Older platforms frequently require specialist knowledge and hands on intervention, which limits the time available for optimisation, experimentation, or the adoption of modern delivery practices. This slows progress and makes it harder to respond to changing business needs.
Application modernisation addresses this by reducing operational overhead through managed services, automation, and standardised delivery approaches. OneFamily took this step alongside its move to Azure, working with ANS to modernise how applications run, improve scalability and resilience, and create a stronger foundation for future services, including AI driven capabilities.
When teams have the space to focus on improvement rather than upkeep, innovation becomes sustainable rather than reactive.
What Does Application Modernisation Really Deliver?

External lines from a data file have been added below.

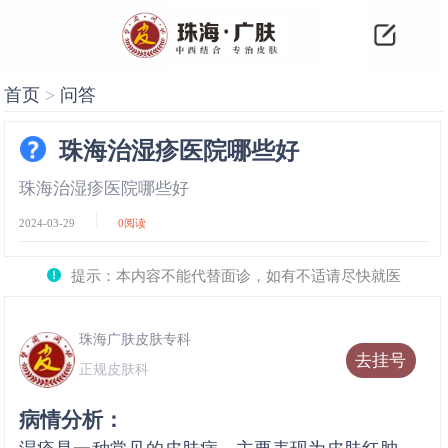
首页
>
问答
珠海治湿疹医院哪些好
珠海治湿疹医院哪些好
2024-03-29
0
阅读
提示：本内容不能代替面诊，如有不适请尽快就医
珠海广肤皮肤专科
去挂号
正规皮肤科
病情分析：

A modernised Azure estate delivers more than technical change. It provides:
- Faster, safer change through improved architectures and automation
- Stronger security, governance, and resilience as environments scale
- Clearer return on investment through performance and cost optimisation
- Reliable data foundations for insight, integration, and automation
- A platform that can support future AI initiatives when and where they make sense
AI is one possible outcome, but not the only measure of value.
Moving from Cloud Adoption to Cloud Value
Application modernisation is not about rebuilding everything or chasing the latest trend. It is about removing the constraints that limit value from your Azure estate.
As a Microsoft Azure Expert MSP, ANS helps organisations modernise applications incrementally, using proven patterns such as VM to PaaS re-platforming, infrastructure as code adoption, and platform optimisation. We also support resilience led programmes such as EUC and backup modernisation, where risk reduction and service continuity are the priority.
If you want to unlock more value from Azure, whether that is speed, resilience, security, or readiness for future innovation, the first step is understanding where your estate is holding you back.